— Task instructions —
1. Answer these questions using the concert review, one line each, marked to match:
(a) Which orchestra gave the performance, and who led it?
(b) In what year were Bach and Handel born?
(c) In what city did the tradition of performing these Passions before Easter begin, and in which decade?
2. Give the stretch of rows from the first row through the row that contains "The Energy Ministry" as a Markdown table with the columns Number and Text. Leave out any blank rows.

— Text —

--- --- ---

Early Music Guild presents a deeply moving and musically accomplished 'St. John Passion.'

Sunday afternoon (March 20), one day shy of Bach’s birth 326 years ago, the Portland Baroque Orchestra, led from the front desk of the violins by the English violinist and conductor Monica Huggett, gave a musically accomplished and dramatically powerful performance at Town Hall Seattle of the composer’s "Passion According to St. John." Working with them were singers from the Canadian group Les Voix Baroques and, also from Portland, Cappella Romana.

The event was part the Early Music Guild's current season and also a highlight of the American Handel Society’s Handel Festival in Seattle. We are in the season of Lent, when these Passions were performed. Bach and Handel were born in the same year, 1685. They knew of and admired each other though never quite met, so its timing was apposite in every way you can think of.

I make no bones about my own conviction that Bach is the supreme genius of Western music so far, and perhaps even of Western civilization, and that his two main surviving settings of the Christian Passion are amongst his very greatest works. No excuse is needed for programming these works at any time of year, even though the long tradition of giving them in the run up to Easter started with their first performances in Leipzig in the 1720s and such musical celebrations of the Passion (Christ's suffering and crucifixion) had roots going even further back into the late middle ages.

--- --- ---

— Entries provided —

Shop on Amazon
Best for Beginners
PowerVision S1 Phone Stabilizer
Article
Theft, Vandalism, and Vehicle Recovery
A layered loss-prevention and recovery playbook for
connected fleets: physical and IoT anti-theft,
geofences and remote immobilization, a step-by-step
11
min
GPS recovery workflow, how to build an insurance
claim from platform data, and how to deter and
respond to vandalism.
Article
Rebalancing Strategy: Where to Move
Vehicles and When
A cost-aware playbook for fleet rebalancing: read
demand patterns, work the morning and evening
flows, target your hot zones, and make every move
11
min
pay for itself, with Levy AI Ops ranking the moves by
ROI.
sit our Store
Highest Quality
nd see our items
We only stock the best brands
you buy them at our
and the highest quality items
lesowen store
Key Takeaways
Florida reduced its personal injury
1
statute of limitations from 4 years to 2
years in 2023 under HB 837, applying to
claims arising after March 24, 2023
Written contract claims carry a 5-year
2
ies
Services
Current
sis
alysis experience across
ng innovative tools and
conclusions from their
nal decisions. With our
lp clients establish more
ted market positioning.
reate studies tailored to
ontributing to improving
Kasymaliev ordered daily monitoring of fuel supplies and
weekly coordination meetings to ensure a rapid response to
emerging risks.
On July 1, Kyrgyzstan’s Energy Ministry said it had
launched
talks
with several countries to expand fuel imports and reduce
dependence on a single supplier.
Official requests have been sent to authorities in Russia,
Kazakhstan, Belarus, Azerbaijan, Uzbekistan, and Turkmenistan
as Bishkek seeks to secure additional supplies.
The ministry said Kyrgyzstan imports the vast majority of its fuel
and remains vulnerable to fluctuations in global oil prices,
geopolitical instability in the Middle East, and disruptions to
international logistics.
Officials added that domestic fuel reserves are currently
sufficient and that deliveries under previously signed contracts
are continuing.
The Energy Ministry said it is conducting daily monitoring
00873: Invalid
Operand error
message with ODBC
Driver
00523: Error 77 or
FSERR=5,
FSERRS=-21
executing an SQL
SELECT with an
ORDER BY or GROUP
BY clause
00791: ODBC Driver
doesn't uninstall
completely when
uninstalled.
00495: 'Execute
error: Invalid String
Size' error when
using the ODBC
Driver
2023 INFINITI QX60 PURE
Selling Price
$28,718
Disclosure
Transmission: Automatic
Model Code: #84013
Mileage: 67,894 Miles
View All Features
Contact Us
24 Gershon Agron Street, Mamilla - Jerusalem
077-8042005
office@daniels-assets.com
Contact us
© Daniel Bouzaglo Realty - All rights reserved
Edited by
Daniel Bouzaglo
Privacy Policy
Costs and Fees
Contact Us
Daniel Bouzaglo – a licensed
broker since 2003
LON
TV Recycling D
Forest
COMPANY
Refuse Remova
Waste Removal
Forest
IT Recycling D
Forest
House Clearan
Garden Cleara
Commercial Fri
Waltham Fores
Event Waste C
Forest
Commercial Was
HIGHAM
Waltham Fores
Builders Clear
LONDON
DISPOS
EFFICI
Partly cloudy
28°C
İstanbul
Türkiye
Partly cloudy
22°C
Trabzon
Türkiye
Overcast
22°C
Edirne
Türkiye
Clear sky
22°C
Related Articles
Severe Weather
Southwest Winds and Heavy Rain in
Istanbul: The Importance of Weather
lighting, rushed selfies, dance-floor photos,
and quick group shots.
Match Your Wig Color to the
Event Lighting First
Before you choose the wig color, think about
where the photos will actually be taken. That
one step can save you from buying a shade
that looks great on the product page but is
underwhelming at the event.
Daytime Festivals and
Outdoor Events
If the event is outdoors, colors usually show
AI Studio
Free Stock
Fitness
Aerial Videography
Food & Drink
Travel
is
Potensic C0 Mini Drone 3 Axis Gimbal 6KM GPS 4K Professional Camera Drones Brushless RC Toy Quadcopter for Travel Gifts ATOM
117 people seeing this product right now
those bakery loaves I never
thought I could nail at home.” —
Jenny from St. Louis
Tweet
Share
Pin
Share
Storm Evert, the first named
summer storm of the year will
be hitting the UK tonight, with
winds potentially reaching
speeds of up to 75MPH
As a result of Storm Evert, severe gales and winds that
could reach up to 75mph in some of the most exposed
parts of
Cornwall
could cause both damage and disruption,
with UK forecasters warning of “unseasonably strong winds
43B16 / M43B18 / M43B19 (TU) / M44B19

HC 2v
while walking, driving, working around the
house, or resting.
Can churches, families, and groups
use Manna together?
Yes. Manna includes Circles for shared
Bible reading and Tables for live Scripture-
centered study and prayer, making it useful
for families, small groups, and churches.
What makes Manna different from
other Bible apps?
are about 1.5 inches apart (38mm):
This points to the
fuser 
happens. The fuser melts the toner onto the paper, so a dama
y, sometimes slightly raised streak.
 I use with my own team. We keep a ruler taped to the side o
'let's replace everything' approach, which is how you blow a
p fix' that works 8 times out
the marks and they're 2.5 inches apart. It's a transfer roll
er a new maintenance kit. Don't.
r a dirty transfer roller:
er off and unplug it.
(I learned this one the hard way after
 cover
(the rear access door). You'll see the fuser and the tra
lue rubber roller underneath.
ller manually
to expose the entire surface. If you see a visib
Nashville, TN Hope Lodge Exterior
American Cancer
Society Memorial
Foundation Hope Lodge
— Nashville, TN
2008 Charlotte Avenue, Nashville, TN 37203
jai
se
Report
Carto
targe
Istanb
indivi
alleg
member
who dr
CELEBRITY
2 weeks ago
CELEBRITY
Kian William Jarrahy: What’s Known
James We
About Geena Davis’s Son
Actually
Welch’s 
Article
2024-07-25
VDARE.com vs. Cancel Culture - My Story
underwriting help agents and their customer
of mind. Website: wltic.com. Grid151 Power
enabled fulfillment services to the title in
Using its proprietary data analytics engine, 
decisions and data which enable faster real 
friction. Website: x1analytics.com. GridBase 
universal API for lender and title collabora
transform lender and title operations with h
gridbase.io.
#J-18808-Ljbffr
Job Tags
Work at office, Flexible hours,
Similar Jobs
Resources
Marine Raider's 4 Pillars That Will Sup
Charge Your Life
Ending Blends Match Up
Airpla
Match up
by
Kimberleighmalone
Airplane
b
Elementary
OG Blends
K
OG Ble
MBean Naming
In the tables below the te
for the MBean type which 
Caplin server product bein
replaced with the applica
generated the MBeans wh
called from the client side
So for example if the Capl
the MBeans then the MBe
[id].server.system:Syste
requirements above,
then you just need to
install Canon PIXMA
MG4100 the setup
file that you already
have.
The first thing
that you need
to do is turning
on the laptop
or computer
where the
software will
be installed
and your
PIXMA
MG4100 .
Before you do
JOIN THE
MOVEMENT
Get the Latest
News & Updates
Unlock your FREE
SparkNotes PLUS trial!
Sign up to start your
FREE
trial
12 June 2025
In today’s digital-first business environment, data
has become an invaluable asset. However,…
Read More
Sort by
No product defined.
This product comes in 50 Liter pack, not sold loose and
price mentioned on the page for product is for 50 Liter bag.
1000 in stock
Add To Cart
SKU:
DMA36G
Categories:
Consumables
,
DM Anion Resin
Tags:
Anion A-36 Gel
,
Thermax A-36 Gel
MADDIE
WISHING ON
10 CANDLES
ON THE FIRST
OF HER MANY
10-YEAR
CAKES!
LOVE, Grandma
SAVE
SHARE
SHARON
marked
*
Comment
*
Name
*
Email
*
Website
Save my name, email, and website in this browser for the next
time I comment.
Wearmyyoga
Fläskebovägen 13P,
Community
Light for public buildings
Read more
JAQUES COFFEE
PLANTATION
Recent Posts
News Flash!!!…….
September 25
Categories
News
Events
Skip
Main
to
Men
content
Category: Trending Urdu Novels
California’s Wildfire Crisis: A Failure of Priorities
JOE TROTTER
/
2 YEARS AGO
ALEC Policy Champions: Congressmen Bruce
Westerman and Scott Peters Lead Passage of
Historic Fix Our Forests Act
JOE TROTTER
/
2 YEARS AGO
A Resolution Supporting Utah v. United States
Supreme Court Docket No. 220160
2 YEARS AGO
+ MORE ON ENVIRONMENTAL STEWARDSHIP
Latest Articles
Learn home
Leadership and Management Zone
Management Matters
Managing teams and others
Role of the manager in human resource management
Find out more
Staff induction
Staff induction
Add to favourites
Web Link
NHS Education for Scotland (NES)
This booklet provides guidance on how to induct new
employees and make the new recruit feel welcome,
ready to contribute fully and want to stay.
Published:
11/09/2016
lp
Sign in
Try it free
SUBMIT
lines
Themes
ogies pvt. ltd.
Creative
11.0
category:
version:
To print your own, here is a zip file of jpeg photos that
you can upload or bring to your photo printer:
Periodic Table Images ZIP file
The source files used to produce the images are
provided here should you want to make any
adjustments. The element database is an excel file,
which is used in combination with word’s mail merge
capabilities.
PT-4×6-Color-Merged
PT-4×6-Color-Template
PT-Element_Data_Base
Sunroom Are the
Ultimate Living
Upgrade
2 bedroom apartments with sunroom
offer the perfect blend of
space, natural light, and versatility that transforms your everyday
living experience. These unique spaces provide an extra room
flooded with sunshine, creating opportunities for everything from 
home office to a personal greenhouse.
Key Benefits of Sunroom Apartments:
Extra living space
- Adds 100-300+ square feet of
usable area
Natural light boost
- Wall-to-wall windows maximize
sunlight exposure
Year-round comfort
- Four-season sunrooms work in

--- --- ---

— Responses to the exercise —
1.
(a) The Portland Baroque Orchestra, led by Monica Huggett.
(b) 1685.
(c) Leipzig, in the 1720s.

2.
| Number | Text |
|---|---|
| 1 | Shop on Amazon |
| 2 | Best for Beginners |
| 3 | PowerVision S1 Phone Stabilizer |
| 4 | Article |
| 5 | Theft, Vandalism, and Vehicle Recovery |
| 6 | A layered loss-prevention and recovery playbook for |
| 7 | connected fleets: physical and IoT anti-theft, |
| 8 | geofences and remote immobilization, a step-by-step |
| 9 | 11 |
| 10 | min |
| 11 | GPS recovery workflow, how to build an insurance |
| 12 | claim from platform data, and how to deter and |
| 13 | respond to vandalism. |
| 14 | Article |
| 15 | Rebalancing Strategy: Where to Move |
| 16 | Vehicles and When |
| 17 | A cost-aware playbook for fleet rebalancing: read |
| 18 | demand patterns, work the morning and evening |
| 19 | flows, target your hot zones, and make every move |
| 20 | 11 |
| 21 | min |
| 22 | pay for itself, with Levy AI Ops ranking the moves by |
| 23 | ROI. |
| 24 | sit our Store |
| 25 | Highest Quality |
| 26 | nd see our items |
| 27 | We only stock the best brands |
| 28 | you buy them at our |
| 29 | and the highest quality items |
| 30 | lesowen store |
| 31 | Key Takeaways |
| 32 | Florida reduced its personal injury |
| 33 | 1 |
| 34 | statute of limitations from 4 years to 2 |
| 35 | years in 2023 under HB 837, applying to |
| 36 | claims arising after March 24, 2023 |
| 37 | Written contract claims carry a 5-year |
| 38 | 2 |
| 39 | ies |
| 40 | Services |
| 41 | Current |
| 42 | sis |
| 43 | alysis experience across |
| 44 | ng innovative tools and |
| 45 | conclusions from their |
| 46 | nal decisions. With our |
| 47 | lp clients establish more |
| 48 | ted market positioning. |
| 49 | reate studies tailored to |
| 50 | ontributing to improving |
| 51 | Kasymaliev ordered daily monitoring of fuel supplies and |
| 52 | weekly coordination meetings to ensure a rapid response to |
| 53 | emerging risks. |
| 54 | On July 1, Kyrgyzstan’s Energy Ministry said it had |
| 55 | launched |
| 56 | talks |
| 57 | with several countries to expand fuel imports and reduce |
| 58 | dependence on a single supplier. |
| 59 | Official requests have been sent to authorities in Russia, |
| 60 | Kazakhstan, Belarus, Azerbaijan, Uzbekistan, and Turkmenistan |
| 61 | as Bishkek seeks to secure additional supplies. |
| 62 | The ministry said Kyrgyzstan imports the vast majority of its fuel |
| 63 | and remains vulnerable to fluctuations in global oil prices, |
| 64 | geopolitical instability in the Middle East, and disruptions to |
| 65 | international logistics. |
| 66 | Officials added that domestic fuel reserves are currently |
| 67 | sufficient and that deliveries under previously signed contracts |
| 68 | are continuing. |
| 69 | The Energy Ministry said it is conducting daily monitoring |